Monday, September 14, 2009

There goes the sun ...

You're welcome.
Democratic Party of Japan President Yukio Hatoyama, who is expected to be voted in as prime minister next week, indicated Thursday he remains firm on his plan to end the Maritime Self-Defense Force's refueling mission in the Indian Ocean, despite Washington's calls for its continuation.
The refueling mission, which began in December 2001 with the aim of supporting U.S.-led antiterrorism activities, was briefly halted in November 2007 after a temporary law authorizing it expired. The operations resumed after a new law was enacted in January 2008 and extended to January 2010 after an amendment last December.

The DPJ won 308 seats in the 480-member Lower House in the Aug. 30 election but still needs the two small parties to retain a majority in the House of Councilors. One of its allies, the Social Democratic Party, adamantly opposes any overseas military dispatch.

"Japan is a great power, one of the world's wealthiest countries. And there is an international responsibility, we believe, for everyone to do their share, as best they can, to contribute to this effort to bring about a more peaceful and secure Afghanistan, to avoid it returning to a country that could launch attacks against Japan, the U.S., any of our friends and allies around the world," Morrell said.

He said the Pentagon will, in collaboration with the new Japanese government, try to execute the existing bilateral agreements, including one committing Japan and the United States to follow through on the planned transfer of U.S. Marines from Okinawa to Guam by 2014, contingent upon completion of a replacement air base in Okinawa for the U.S. Marine Corps Air Station Futenma.

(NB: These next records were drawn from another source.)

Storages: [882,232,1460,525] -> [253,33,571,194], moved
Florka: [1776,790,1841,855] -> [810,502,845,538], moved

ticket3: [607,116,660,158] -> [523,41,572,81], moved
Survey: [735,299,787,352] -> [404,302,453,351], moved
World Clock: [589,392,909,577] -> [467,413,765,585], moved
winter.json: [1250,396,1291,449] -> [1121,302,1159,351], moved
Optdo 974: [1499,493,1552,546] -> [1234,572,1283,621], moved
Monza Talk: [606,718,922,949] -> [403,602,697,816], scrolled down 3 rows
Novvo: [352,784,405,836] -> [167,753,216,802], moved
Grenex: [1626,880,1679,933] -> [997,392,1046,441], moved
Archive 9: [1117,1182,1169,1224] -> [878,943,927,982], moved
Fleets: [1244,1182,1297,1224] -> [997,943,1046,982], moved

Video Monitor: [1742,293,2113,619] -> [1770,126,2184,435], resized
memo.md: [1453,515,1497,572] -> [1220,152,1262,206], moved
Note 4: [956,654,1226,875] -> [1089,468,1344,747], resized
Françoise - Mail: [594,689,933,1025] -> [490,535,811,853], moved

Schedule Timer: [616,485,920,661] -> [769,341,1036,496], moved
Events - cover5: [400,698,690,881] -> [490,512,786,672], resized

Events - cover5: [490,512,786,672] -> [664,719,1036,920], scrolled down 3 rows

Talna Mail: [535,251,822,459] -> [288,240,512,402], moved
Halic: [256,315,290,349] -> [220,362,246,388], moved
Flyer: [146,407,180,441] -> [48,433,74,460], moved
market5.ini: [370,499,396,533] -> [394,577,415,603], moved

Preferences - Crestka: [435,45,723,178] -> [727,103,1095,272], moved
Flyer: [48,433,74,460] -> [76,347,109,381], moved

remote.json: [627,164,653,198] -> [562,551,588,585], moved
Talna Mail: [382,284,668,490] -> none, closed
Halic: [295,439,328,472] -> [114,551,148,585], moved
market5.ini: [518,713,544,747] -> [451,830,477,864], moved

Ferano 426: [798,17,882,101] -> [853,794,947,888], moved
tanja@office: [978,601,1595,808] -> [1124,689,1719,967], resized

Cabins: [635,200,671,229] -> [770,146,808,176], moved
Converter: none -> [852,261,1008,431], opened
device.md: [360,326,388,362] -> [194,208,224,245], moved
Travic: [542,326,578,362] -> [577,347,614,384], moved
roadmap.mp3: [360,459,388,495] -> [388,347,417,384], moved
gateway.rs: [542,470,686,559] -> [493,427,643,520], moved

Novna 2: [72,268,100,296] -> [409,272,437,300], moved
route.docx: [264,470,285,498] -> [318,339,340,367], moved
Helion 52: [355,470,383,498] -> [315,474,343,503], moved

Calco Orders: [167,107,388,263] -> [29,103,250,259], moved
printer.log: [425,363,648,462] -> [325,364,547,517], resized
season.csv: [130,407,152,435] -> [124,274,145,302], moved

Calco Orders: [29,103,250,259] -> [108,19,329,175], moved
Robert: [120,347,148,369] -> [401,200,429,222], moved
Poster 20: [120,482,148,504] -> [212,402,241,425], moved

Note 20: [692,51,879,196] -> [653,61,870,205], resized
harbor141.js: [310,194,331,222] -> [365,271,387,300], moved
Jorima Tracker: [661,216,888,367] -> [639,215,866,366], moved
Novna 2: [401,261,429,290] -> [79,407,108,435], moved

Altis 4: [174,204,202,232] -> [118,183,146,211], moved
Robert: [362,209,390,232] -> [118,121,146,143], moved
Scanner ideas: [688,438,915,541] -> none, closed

The DPJ has said it will aim to relocate the replacement base outside Okinawa, despite a 2006 Japan-U.S. accord on the transfer of the facility within the prefecture.
Like I have said before - it is long past that the #1 economy should be subsidizing the defense of the #2 economy ... especially when #1 is a debtor to #2.

WWII is long over folks - let's bring everyone home. Yes, everyone. OK, I'll throw you a bone, we can have one Combined Air and one Combined Sea logistics base with the Japanese. That is it.

Too bad we don't have a NS Long Beach or NS Alameda ... or what was an Army/USMC base we gave away during the Clinton Administration ... to bring them home to .... but that wasn't my call. That was all the transformational bean counters.

Remember, we are a Representative Republic - not an empire. Even if we have to shoe horn them in somewhere - bring them home.

1 comment:

arkhangelsk said...

To be fair, the reason why it is so difficult for anything defence-related to go on in Japan is due to Article 9, which is very much America's fault.

(Yes, McArthur swears it is Shidehara's idea, and the Japanese even agree with this interpretation, but McArthur still was the one who decided to put it in his notes. The only reason anything defence even goes on is because his American subordinates soft-soaped it and some far-sighted Japanese soft-soaped it further enough to allow room for interpretation).

Ever since, peaceniks have been hanging onto Article 9 like koalas or ostriches, hindering every such attempt. Such a change, for better or worse, is America's responsibility.